Остановись тут – дальше не пойдешь: не родится ни желание нравиться, ни искание нарядов и щегольства, ни охоты ходить в гости. Прорвутся эти – и с ними борись. Какая надежная в этом случае ограда – строгая дисциплина во всем, труд тела и еще более головы! Усиль занятия, сиди дома, не развлекайся. Нужно выйти – следи за чувствами, держись подальше от другого пола, главное же – молись.

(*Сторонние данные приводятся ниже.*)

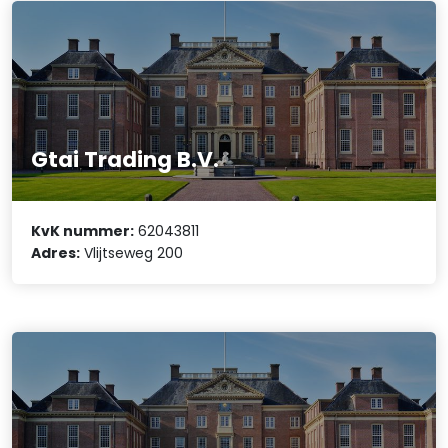
Gtai Trading B.V.
KvK nummer:
62043811
Adres:
Vlijtseweg 200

Кроме этих опасностей, вытекающих из свойств юношеского возраста, есть еще две. Во-первых, настроение, по которому до небес возносится рассудочное знание или собственное понимание. Юноша считает преимуществом во всем сомневаться и все то ставит в стороне, что не совпадает с меркой его понимания. Одним этим он отсекает от сердца весь настрой веры и Церкви, следовательно, отпадает от нее и остается один. Ища замены оставленному, кидается на теории, не соответствующие явной (Богооткровенной) истине, опутывает себя ими и изгоняет из своего ума все истины веры. Еще хуже, если повод к этому подаст преподавание наук в училищах и если подобный дух становится там преобладающим. Думают обладать истиною, а набираются туманных идей, пустых, мечтательных, большею частью враждебных даже здравому смыслу, которые, однако же, увлекают неопытных и становятся идолом для любознательного юноши. Во-вторых, светскость. Пусть в ней есть нечто полезное, но ее преобладание в юноше пагубно. Это жизнь по впечатлениям чувств, в таком состоянии, когда человек мало бывает в себе, а почти всегда снаружи, или делом, или мыслью. С таким настроением ненавидят внутреннюю жизнь и тех, что говорят о ней и живут ею. Истинные христиане для них мистики, запутавшиеся в понятиях, или лицемеры и прочее. Понять истину им мешает дух мира, господствующий в кругу светской жизни, знакомиться с которой не мешают и даже советуют юношам. При этом знакомстве мир, со всеми своими дурными понятиями и обычаями, набивается в восприимчивую душу юноши, не предупрежденного, не настроенного против этого, и отпечатывается на ней, как на воске, – и он невольно становится сыном мира. А это сыновство противоположно сыновству Божию во Христе Иисусе. Вот опасности для юношей от юности! И как трудно устоять! Но хорошо воспитанному и решившемуся посвятить себя Богу до юности она не так опасна; немного потерпеть, а там настанет чистейший и блаженнейший покой. Сохрани только обещание христианской чистой жизни в это время, а потом будешь жить с некоторой святой твердостью. Кто прошел безопасно юношеские годы, тот как будто переплыл бурную реку и, оглянувшись назад, благословляет Бога. А иной со слезами на глазах, в раскаянии, обращается назад и обвиняет себя. Того никогда не воротишь, что потеряешь в юности. Кто падал, тот достигнет ли когда-нибудь того, чем обладает не падавший?